Wednesday, February 11, 2009

Their Eyes Were Watching This Blog

Greetings F Block English students. Over the course of the next few weeks we will be reading the novel, Their Eyes Were Watching God, by Zora Neale Hurston. During this time you will be required to post responses based on your interpretation of the text.Blog

Post Rules:
1. No inappropriate language.
2. Make sure to identify yourself so that you get homework credit for your post.
3. You may not repeat an option once you have submitted a post.
4. Extra Credit on your vocabulary average (2 points) each time you use a vocabulary word correctly when posting your response.
5. Extra credit on your homework average if you include an image which relates to your response.

Reader Response Options:
1. Characters and characterization - Comments concerning the major characters and choral characters in which one analyzes the creation (by means of speech, action, and gesture) of a sense of the moral, intellectual, and emotional qualities of the character. These comments will be based on your sense of how the character is identified and how the character is developing in the scene. This is a chance for you to also consider your personal connection to the character.

2. Setting & Location - The setting is where the story takes place and location of the action for the characters. Therefore, comments regarding this option should focus on how the location affects the tone of the story and mood for the audience. How does the location and setting help to develop the story. In this section, identify the specific locations by name, description and purpose.

3. Symbols and Imagery - Zora Neale Hurston's narration influences the story with symbols and imagery. Identify specific symbols and provide your interpretation. You may also identify lines from the novel in which the imagery has an effect on the tone, mood or characterization on the characters involved.

4. External and Internal Conflict - No story would be complete without some serious conflict. Identify the conflicts faced by the characters in the novel. There will be a large variety to choose from. You can discuss the conflict on a personal level and provide possible resolutions. You can also consider the causes of the conflict and the effects of the conflict on the the story.

5. Stages of the Hero Journey - This novel, like The Great Gatsby, completes The Hero Journey.

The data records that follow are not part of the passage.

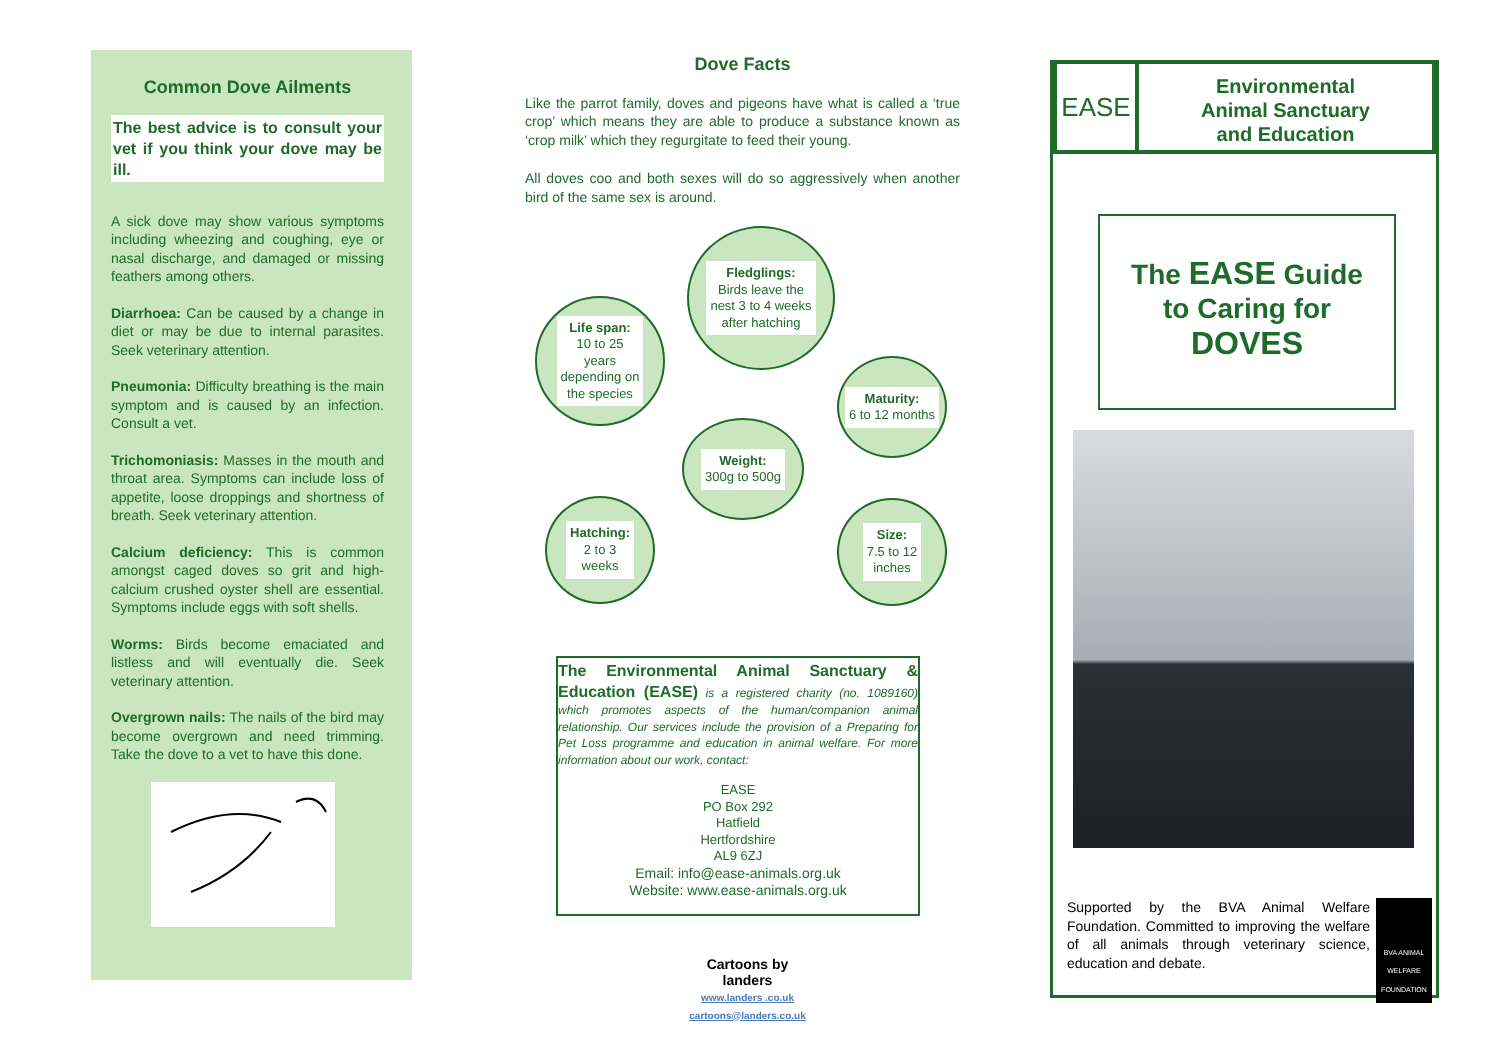Common Dove Ailments
The best advice is to consult your vet if you think your dove may be ill.
A sick dove may show various symptoms including wheezing and coughing, eye or nasal discharge, and damaged or missing feathers among others.
Diarrhoea: Can be caused by a change in diet or may be due to internal parasites. Seek veterinary attention.
Pneumonia: Difficulty breathing is the main symptom and is caused by an infection. Consult a vet.
Trichomoniasis: Masses in the mouth and throat area. Symptoms can include loss of appetite, loose droppings and shortness of breath. Seek veterinary attention.
Calcium deficiency: This is common amongst caged doves so grit and high-calcium crushed oyster shell are essential. Symptoms include eggs with soft shells.
Worms: Birds become emaciated and listless and will eventually die. Seek veterinary attention.
Overgrown nails: The nails of the bird may become overgrown and need trimming. Take the dove to a vet to have this done.
Dove Facts
Like the parrot family, doves and pigeons have what is called a ‘true crop’ which means they are able to produce a substance known as ‘crop milk’ which they regurgitate to feed their young.
All doves coo and both sexes will do so aggressively when another bird of the same sex is around.
Fledglings:
Birds leave the
nest 3 to 4 weeks
after hatching
Life span:
10 to 25
years
depending on
the species
Maturity:
6 to 12 months
Weight:
300g to 500g
Hatching:
2 to 3
weeks
Size:
7.5 to 12
inches
The Environmental Animal Sanctuary & Education (EASE) is a registered charity (no. 1089160) which promotes aspects of the human/companion animal relationship. Our services include the provision of a Preparing for Pet Loss programme and education in animal welfare. For more information about our work, contact:
EASE
PO Box 292
Hatfield
Hertfordshire
AL9 6ZJ
Email: info@ease-animals.org.uk
Website: www.ease-animals.org.uk
Cartoons by
landers
www.landers .co.uk
cartoons@landers.co.uk
EASE
Environmental
Animal Sanctuary
and Education
The EASE Guide
to Caring for
DOVES
Supported by the BVA Animal Welfare Foundation. Committed to improving the welfare of all animals through veterinary science, education and debate.
BVA ANIMAL
WELFARE
FOUNDATION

Identify any of the 12 stages of the hero journey and explain how Joseph Campell's paradigm applies to the play.

6. Motifs - A motif is a recurring symbol, object, phrase, or action that repeats to emphasize a specific theme in a story. As the novel progresses you will begin to notice a number of motifs developing. Pay close attention to them as you will eventually do a group presentation concerning one of them. Identify a motif, explain where it appears in no less than two places in the play, and discuss its purpose.

7. Themes - Identify any of the central themes from the novel and illustrate how the author develops the theme through the use of literary devices, plot, and character action.

8. Language Appreciation & Interpretation - For this option, you may show your appreciation for Hurston's craftsmanship. Provide a line that moved you as a reader, provide the context and interpret it. Make an attempt to interpret the line even if you think you do not understand the line entirely. It may start a provocative discussion in class. You may simply like the way the line sounds. Tell us about it. The line may remind you of something entirely separate from the novel. Tell us about it. Be brave and interact with this play.

9. Author's Background - Apply Hurston's biographical information to the story and discuss how the characters, settings, and conflicts presented are a reflection of her attitude, influences and lifestyle.

10. Reaction to Peer Post - For this option, you will have the opportunity to react to a post made by one of your classmates. Maybe you agree with them and they stole your "thunder" but you have something to add to their commentary. Maybe you disagree and you would like to debate or clarify. Either way, interacting with your classmates on this blog is a bonus.